■ **Task requirements**:
A) In the commentary on the Iran nuclear talks, why does the writer say pressures on reaching an agreement with Iran are building up rapidly? Answer in one to three sentences.
B) Extend the commentary on the Iran nuclear talks, picking up after John R. Bolton's quoted remark.

■ **Reading passage**:
A year or so before becoming president, Barak Obama indicated to the New York Times that he would seek co-operation with Iran as a way to extricate the US from the quagmire of Iraq. No such substantive agreement has yet been reached, but with a change in control in the US Senate at the mid term elections possible, pressures are building up rapidly. (Treaties have to be ratified by the Senate)


Iran has been called out by the American liberal press for stalling progress in recent nuclear talks involving Secretary of State John Kerry, Iran's foreign minister, Mohammad Javad Zarif, and Catherine Ashton, the European negotiator, who are due to resume negotiations within a week. 


In May 2009, according to David Frum in the Sunday Times in June 2014, Obama wrote to Iran's supreme leader Ali Khamenei proposing nuclear talks and unfreezing of relations.


Obama was apparently oblivious to Iran's subversive influence on Iraq, Syria and Lebanon. Iranian opposition figures I interviewed are amazed at the Obama administration's naivete in adopting the Iranian perspective on the Middle East. The Iranian regime cannot be trusted in conflict resolution or its nuclear intentions. Iran is part of the problem, and has never been part of any solution.


The negotiations' original July 2014 deadline was extended to November 24th, the anniversary of an interim greement. Both sides were publicly committed to a deal. President Rouhani denounced Western-led sanctions in a speech to the General Assembly, but reiterated his wish to resolve the dispute with the United States, Britain, France, Germany, Russia and China. President Obama put the onus on Iran, warning that a deal can happen only "if Iran seizes this historic opportunity."


In April, President Rouhani said a deal by July was "very likely." And there was optimism in Washington. The Iranian regime is playing for time.
The biggest stumbling block in the last round of negotiations was how much enriched uranium Iran would be allowed to continue producing.
Iran still insists it needs 19,000 centrifuges. Experts believe this number is unnecessary for usage other than nuclear weapons.


Even if Iran finally accepts a substantial reduction to below 5000, does the West really trust Iran? Does President Obama trust Iran?
John R. Bolton, former US Ambassador to the UN: "We cannot verify and must not trust Iran's promises on nuclear weapons. Ignore the 'moderate' smokescreen. Sanctions have failed, so our choice is stark: use military force or let Tehran get the bomb".

■ **Excerpted data**:

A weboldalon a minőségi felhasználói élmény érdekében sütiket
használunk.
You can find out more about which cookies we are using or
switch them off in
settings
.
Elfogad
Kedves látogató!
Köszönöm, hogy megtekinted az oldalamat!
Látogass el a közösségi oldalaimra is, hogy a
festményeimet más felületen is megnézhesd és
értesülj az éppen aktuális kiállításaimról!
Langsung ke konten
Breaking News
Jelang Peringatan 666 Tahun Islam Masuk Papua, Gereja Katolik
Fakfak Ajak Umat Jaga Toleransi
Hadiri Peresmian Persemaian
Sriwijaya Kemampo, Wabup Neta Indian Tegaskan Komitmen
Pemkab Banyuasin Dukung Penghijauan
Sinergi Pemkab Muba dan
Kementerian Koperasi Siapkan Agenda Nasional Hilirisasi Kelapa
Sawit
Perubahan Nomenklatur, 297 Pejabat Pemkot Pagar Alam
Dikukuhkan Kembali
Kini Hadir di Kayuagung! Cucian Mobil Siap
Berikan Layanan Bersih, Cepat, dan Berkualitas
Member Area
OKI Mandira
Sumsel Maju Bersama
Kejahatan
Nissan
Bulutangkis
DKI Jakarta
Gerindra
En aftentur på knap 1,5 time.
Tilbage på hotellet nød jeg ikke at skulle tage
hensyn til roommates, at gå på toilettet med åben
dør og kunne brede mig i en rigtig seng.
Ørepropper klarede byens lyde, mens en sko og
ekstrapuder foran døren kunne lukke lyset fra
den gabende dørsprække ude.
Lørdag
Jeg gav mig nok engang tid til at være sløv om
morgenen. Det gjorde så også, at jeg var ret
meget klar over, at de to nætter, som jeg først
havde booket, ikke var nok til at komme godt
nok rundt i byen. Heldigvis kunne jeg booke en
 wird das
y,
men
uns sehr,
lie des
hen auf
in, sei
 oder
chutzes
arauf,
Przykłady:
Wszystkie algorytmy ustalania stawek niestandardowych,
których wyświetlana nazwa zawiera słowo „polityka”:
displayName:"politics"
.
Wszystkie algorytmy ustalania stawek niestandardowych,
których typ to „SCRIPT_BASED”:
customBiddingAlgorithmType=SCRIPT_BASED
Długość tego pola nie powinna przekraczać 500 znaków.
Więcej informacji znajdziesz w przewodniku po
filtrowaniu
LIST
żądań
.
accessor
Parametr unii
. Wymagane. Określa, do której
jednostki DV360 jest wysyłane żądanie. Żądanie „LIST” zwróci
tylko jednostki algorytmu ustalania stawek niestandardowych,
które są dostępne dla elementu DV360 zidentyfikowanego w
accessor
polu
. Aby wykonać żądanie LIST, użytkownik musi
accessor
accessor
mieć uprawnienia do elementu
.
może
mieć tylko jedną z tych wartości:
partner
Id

■ **Your written answers**:
A) Control of the US Senate could change at the midterm elections, and treaties have to be ratified by the Senate.

B)
Iran's state-run Fars news agency reported on May 3rd 2014 that on the eve of arrival of UN nuclear inspectors in Tehran, the Iranian regime's Atomic Energy Organization intended to deny the international inspectors access to Parchin nuclear facility. An explosion had occurred in Parchin a few days previously, killing 2 persons. The IAEA suspects that a decade ago Iran may have carried out explosives tests at Parchin that could be relevant to the development of a nuclear weapons capability. The IAEA wants to visit a specific location at the site, but Iran has not so far granted access.


The Iranian regime's Atomic Energy Organization spokesman, Behrouz Kamalvandi, stated that "legally, they have no right to visit Parchin since we are not implementing the Additional Protocol (to the NPT) and even if we did, access needs to be managed".


According to opposition sources, over the past three years, the IAEA inspectors have frequently requested to visit a certain section of Parchin to study the unknown aspects of the regime's nuclear weapons program, without success.


Barely hours after the signing of an interim agreement in Geneva (24th November 2013) to temporarily freeze Iran's nuclear enrichment programme, President Rouhani said the interim deal recognised Iran's nuclear "rights".


US President Barack Obama welcomed that deal, saying it included "substantial limitations which will help prevent Iran from building a nuclear weapon". Iran agreed to give better access to inspectors and halt some of its work on uranium enrichment. According to Al Arabiya News, Iran announced just 24 hours before agreement was reached that it could not accept any agreement that did not recognize its right to enrich uranium, a demand the United States and its European allies have repeatedly rejected.


In March 2014, President Rouhani insisted that Iran would not abandon its enrichment of uranium, after US senators called for it to be denied any such right under a long-term nuclear deal.


Supreme leader Ayatollah Ali Khamenei said on 9th April 2014 that Iran will never give up its nuclear programme. He said Iran had agreed to the talks to "break the hostile atmosphere" with the international community.


Meanwhile, John Kerry told a Senate Foreign Relations Committee hearing in April that Iran can produce fissile material for an atomic weapon in two months. He later corrected himself, suggesting 6-12 months.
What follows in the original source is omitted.